▶ **ИСХОДНЫЙ ТЕКСТ**
════════

Nobrow. Культура маркетинга. Маркетинг культуры
Шрифт:
Вокруг нас существовали и успешные примеры браков между высокой и поп-культурой. Был профинансированный Диснеем мюзикл «Король Лев» – моментом ноубрау в нем стало то, что великолепно изготовленные авангардные маски Джулии Теймор – настолько великолепно, насколько это мог себе позволить только производитель трэш-культуры вроде Диснея – впервые появились в театре. (В «Короле Льве» присутствовали настоящие джунгли – джунгли искусства и коммерции, виднеющиеся за многомиллионными декорациями.) Британская техногруппа T e Orb исполняла оркестровую компьютерную музыку, и эта поп-музыка по своей сложности соответствовала стандартам Милтона Бэббитта в его текстах о модернизме. Режиссер Гас Ван Сент снимал клип для группы Hanson, а Элтон Джон пел свою песню «Свеча на ветру» в Вестминстерском аббатстве на похоронах принцессы Дианы. Главное влияние на лучшего португальского гитариста в стиле фадо оказал Джеймс Браун, а реклама Хельмута Ланга была установлена на крышах такси.
Кроме того, наблюдался настоящий читательский бум. Книжные супермаркеты Borders и Barns & Noble были полны людей, которые читали, читали, читали… Университеты выпускали больше читателей, чем когда-либо в истории. Книги, которые было интересно читать, – «хорошие» книги вроде «Холодной горы» и «Пепла Анджелы» – возглавляли списки бестселлеров, а молодежь выстаивала длинные очереди, чтобы попасть на чтения Салмана Рушди или Мартина Эмиса. Ясно, что «Нью-Йоркер» мог бы попасть в эту струю. Но ни редакторы на этаже под нами, ни рекламный отдел на верхнем этаже не могли понять, что для этого нужно. Главная проблема была в том, чтобы провести границы внутри безграничных трэшевых пространств Шума, вместо того чтобы проводить границы по принципу сопротивления Шуму, как это делал Уильям Шон. И решить эту проблему оказалось сложнее, чем кто-либо мог подумать.
* * *
Снова был январь, и снова было холодно. Я прошел мимо здания Cond'e Nast и влился в узенькую струйку прохожих, вынужденных обходить стройплощадку. Я заглянул в дыру в заборе и увидел хаос из стали, проволоки, бетона и земли. Скоро там появится ресторан ESPNZone.
На Сорок третьей улице я посмотрел на экран. Три дня назад президент давал показания по делу Полы Джонс, а сегодня у него под присягой спрашивали, имел ли он половые отношения с Моникой Левински. Я начинал привыкать, что узнаю какую-нибудь удивительную новость из личной жизни президента на канале MSNBC, одновременно глядя на индекс деловой активности Доу-Джонса в углу экрана. Это позволяло сделать вывод, как этот показатель среагирует на только что объявленную ужасную новость. Рейтинг Клинтона оставался высоким, тогда как индекс доверия к нему падал, что было само по себе удивительным. Возможно, объяснение в том, что люди уже настолько запутались в происходящем, что рейтинги лишь отражали маркетинговые усилия, предпринятые Клинтоном. Но было совершенно непонятно, как индекс Доу-Джонса, этот гораздо более пуританский судья, а вернее числовое выражение безжалостного пуританского сердца, управлявшего капиталистической экономикой, мог оставаться на таком высоком уровне.

════════

▶ **ЗАДАНИЯ**
1) Изложите фрагмент о культуре ноубрау в двух предложениях.
2) Ответьте по фрагменту о культуре ноубрау на три вопроса:
(a) Чьи авангардные маски впервые появились в театре в мюзикле «Король Лев»?
(b) Какие книжные супермаркеты были полны читающих людей?
(c) Какой ресторан должен был скоро появиться на месте стройплощадки?
3) Перепечатайте, пожалуйста, часть фрагмента о культуре ноубрау: начните со слов «Кроме того, наблюдался» и остановитесь после слов «кто-либо мог подумать.».

════════

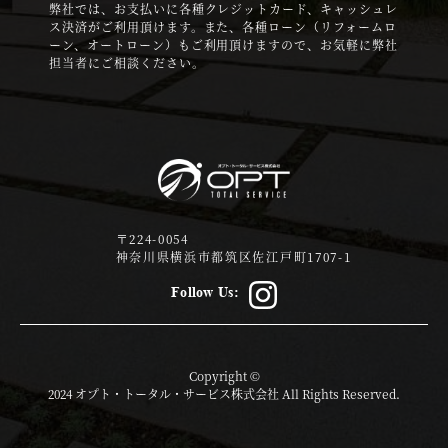
弊社では、お支払いに各種クレジットカード、キャッシュレ
ス決済がご利用頂けます。また、各種ローン（リフォームロ
ーン、オートローン）もご利用頂けますので、お気軽に弊社
担当者にご相談ください。
〒224-0054
神奈川県横浜市都筑区佐江戸町1707-1
Follow Us:
Copyright ©
2024 オプト・トータル・サービス株式会社 All Rights Reserved.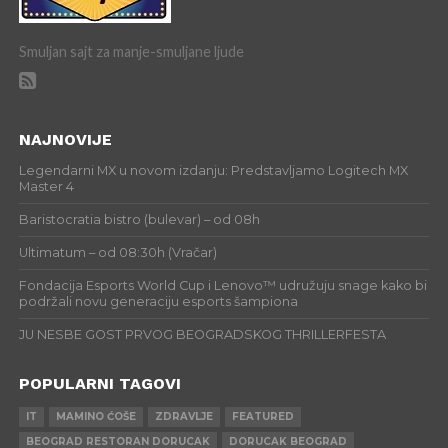
Smuljan sajt za manje-smuljane ljude
NAJNOVIJE
Legendarni MX u novom izdanju: Predstavljamo Logitech MX
Master 4
Baristocratia bistro (bulevar) – od 08h
Ultimatum – od 08:30h (Vračar)
Fondacija Esports World Cup i Lenovo™ udružuju snage kako bi
podržali novu generaciju esports šampiona
JU NESBE GOST PRVOG BEOGRADSKOG THRILLERFESTA
POPULARNI TAGOVI
IT
MAMINO ĆOŠE
ZDRAVLJE
FEATURED
BEOGRAD RESTORAN DORUCAK
DORUCAK BEOGRAD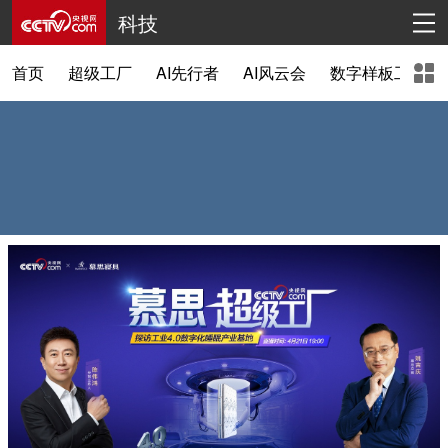
科技
首页
超级工厂
AI先行者
AI风云会
数字样板工程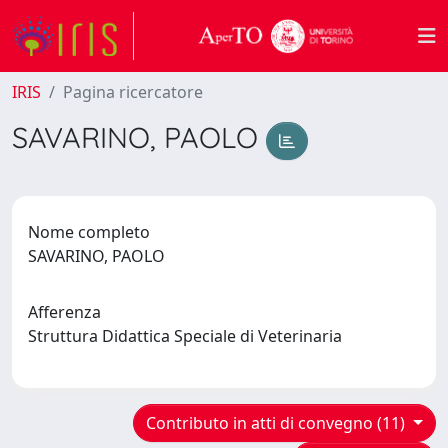
IRIS
Pagina ricercatore
SAVARINO, PAOLO
Nome completo
SAVARINO, PAOLO
Afferenza
Struttura Didattica Speciale di Veterinaria
Contributo in atti di convegno (11)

════════

▶ **ОТВЕТЫ ПО ПУНКТАМ**
1) Во фрагменте перечисляются успешные примеры союза высокой и поп-культуры, в том числе мюзикл «Король Лев» с масками Джулии Теймор, и описывается читательский бум, в который «Нью-Йоркер» мог бы попасть, хотя ни редакторы, ни рекламный отдел не понимали, что для этого нужно. Затем рассказчик холодным январем видит на экране на Сорок третьей улице новости о показаниях президента о Монике Левински и удивляется, что индекс Доу-Джонса остается таким высоким.

2)
(a) Маски Джулии Теймор.
(b) Borders и Barns & Noble.
(c) Ресторан ESPNZone.

3)
Кроме того, наблюдался настоящий читательский бум. Книжные супермаркеты Borders и Barns & Noble были полны людей, которые читали, читали, читали… Университеты выпускали больше читателей, чем когда-либо в истории. Книги, которые было интересно читать, – «хорошие» книги вроде «Холодной горы» и «Пепла Анджелы» – возглавляли списки бестселлеров, а молодежь выстаивала длинные очереди, чтобы попасть на чтения Салмана Рушди или Мартина Эмиса. Ясно, что «Нью-Йоркер» мог бы попасть в эту струю. Но ни редакторы на этаже под нами, ни рекламный отдел на верхнем этаже не могли понять, что для этого нужно. Главная проблема была в том, чтобы провести границы внутри безграничных трэшевых пространств Шума, вместо того чтобы проводить границы по принципу сопротивления Шуму, как это делал Уильям Шон. И решить эту проблему оказалось сложнее, чем кто-либо мог подумать.